The God of the Hebrew tradition, from whom peace comes through a healing justice, the tradition from which Jesus came, is the God that gives humankind free will, the free choice as to whether we will follow and love.  God cannot be in control and love without condition at the same time.  Unconditional love by definition is not coercive or manipulative.  God continues to reach out to us again and again, hoping this is the day we choose peace, justice, and love—that this is the day we confirm our wholeness, our belovedness.  What looks like God’s futility and weakness is the love through which God saves us.  When we choose something other than this love, this is what the Church calls sin.
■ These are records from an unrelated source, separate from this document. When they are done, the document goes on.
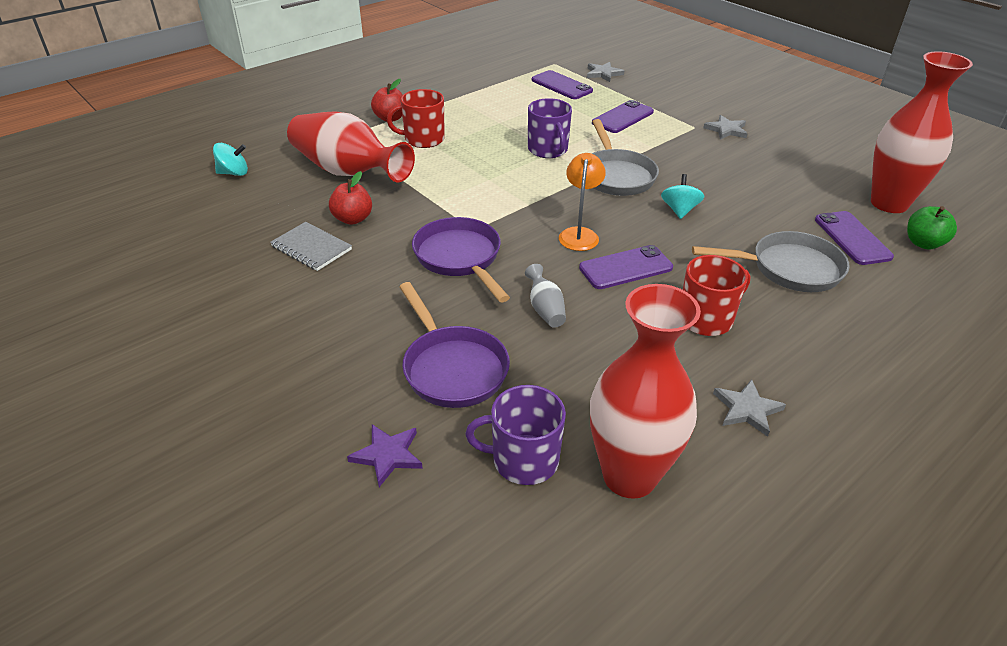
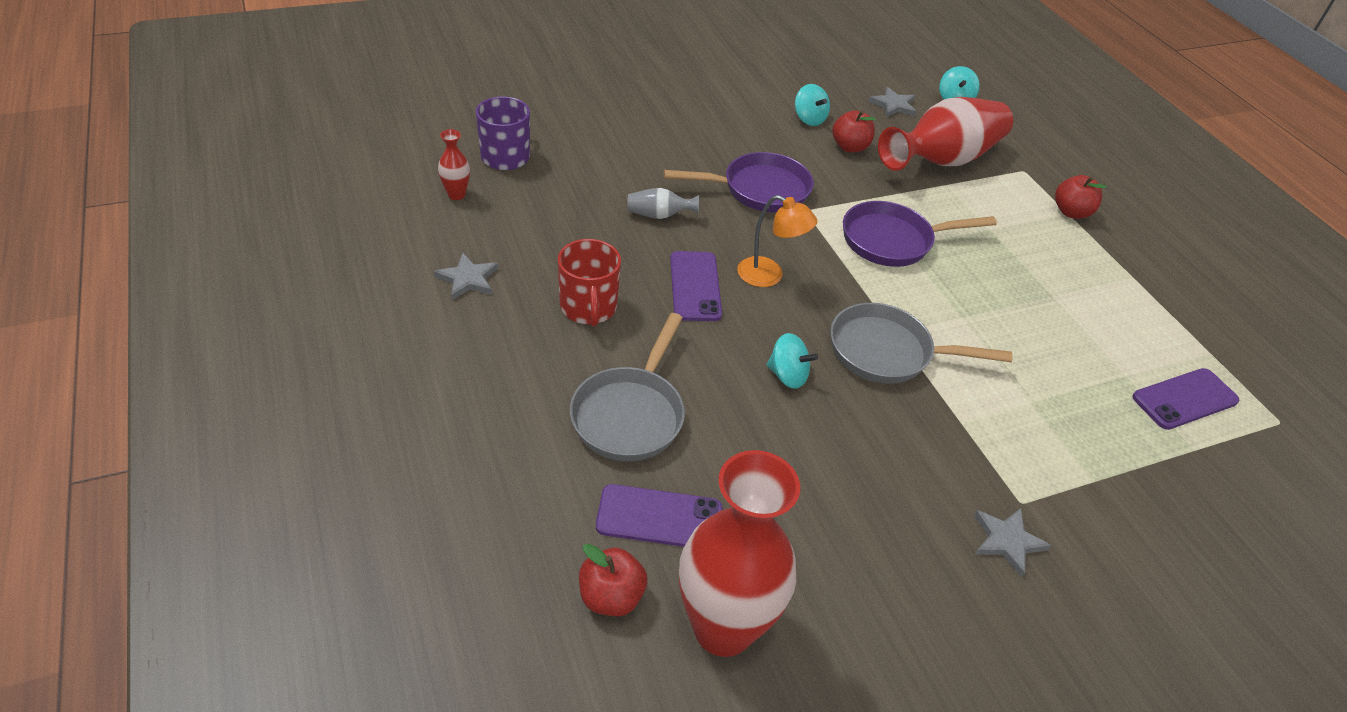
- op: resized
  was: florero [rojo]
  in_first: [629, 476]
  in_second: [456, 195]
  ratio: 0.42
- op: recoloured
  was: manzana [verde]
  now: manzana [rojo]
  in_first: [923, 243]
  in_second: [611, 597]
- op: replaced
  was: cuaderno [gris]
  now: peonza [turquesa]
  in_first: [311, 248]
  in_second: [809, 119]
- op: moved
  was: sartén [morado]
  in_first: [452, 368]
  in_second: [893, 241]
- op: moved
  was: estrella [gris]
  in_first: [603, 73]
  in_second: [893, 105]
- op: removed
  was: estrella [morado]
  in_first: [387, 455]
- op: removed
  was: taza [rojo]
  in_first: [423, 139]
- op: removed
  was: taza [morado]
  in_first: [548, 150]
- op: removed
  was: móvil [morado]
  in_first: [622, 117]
Jesus promised to save us from sin, but as blogger Stan Wilson writes, where did we ever get the idea that Jesus would save us from suffering?  Jesus could not save Jerusalem.  He didn’t heal everyone or feed everyone or solve all their problems.  What he did do was to show those around him how to love freely and willingly and not give up, even so far as to spread his wings over us wayward chicks and die on a cross.  





Being church doesn’t mean we spread our wings so far as to save everyone from disaster.  The church is not a social service agency, a therapy group, the Red Cross, or as Karl Barth put it, an ambulance on the battlefield of life.  We are powerless to save.  But we are not powerless to love.  The rest of that movie quote:  “[We] can still love—we can love completely without complete understanding.”  We may not understand or accept the motives or choices or actions of others.  All of these may cause us pain.  But by following Jesus we have chosen to give ourselves over to love—a love which may or may not save another, a love which will bring us face to face with suffering and pain.  Yet if we give ourselves over to it entirely, this love will transform our lives.




Here we have the first three of the twelve steps:  we are powerless to save ourselves or another; we acknowledge that a power, a love greater than ourselves can restore us to sanity; and we surrender our lives into the care of this power, this love that our lives would be changed.  Jesus himself learns this surrender in the garden the night before his execution: not his will but God’s will be done.  And on the cross, even though he could not save his beloved Jerusalem, Jesus said “Father, forgive them, for they don’t know what they are doing.”  His mission to love, to forgive, and by his actions, to bring humankind to the awareness of an intimate, compassionate God—this is the success that looks like a cross.  Even so, we are still coming to this awareness, each generation learning what it means to surrender to the teaching of peace, to the holy.




Where in our own lives do we feel powerless?  What about the life of this church confronts our sense of powerlessness?  What is it about ourselves or a loved one or this church that eludes us?  How might we as church surrender to the power of God, which is love?  How does our relationship with Christ and with this community of faith save us?  How might we as church be a part of bringing to others the awareness of an intimate, compassionate God?




During this Lenten season let us ask ourselves how we as individuals and as a church might love completely without complete understanding, and how the teachings of Jesus would help us do this.  So let us take the first step.  Let us trust and believe that we shall see the goodness of the Lord in the land of the living.  Wait for the Lord; be strong and let our hearts take courage; yes, wait for the Lord!  (Psalm 27: 13-14)  Amen.